• **RECORDS FOR THIS EXERCISE**:
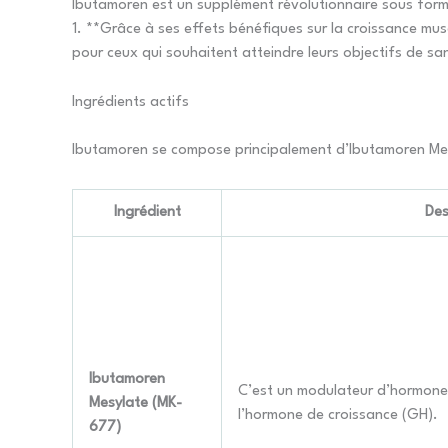
Ibutamoren est un supplément révolutionnaire sous form
1. **Grâce à ses effets bénéfiques sur la croissance mus
pour ceux qui souhaitent atteindre leurs objectifs de s
Ingrédients actifs
Ibutamoren se compose principalement d’Ibutamoren Mesyl
Ingrédient
Des
Ibutamoren
C’est un modulateur d’hormone d
Mesylate (MK-
l’hormone de croissance (GH).
677)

• **INSTRUCTIONS TO FOLLOW**: Copy each line of the records that has "hormone" in it.

• **TASK OUTPUT**:
C’est un modulateur d’hormone d
l’hormone de croissance (GH).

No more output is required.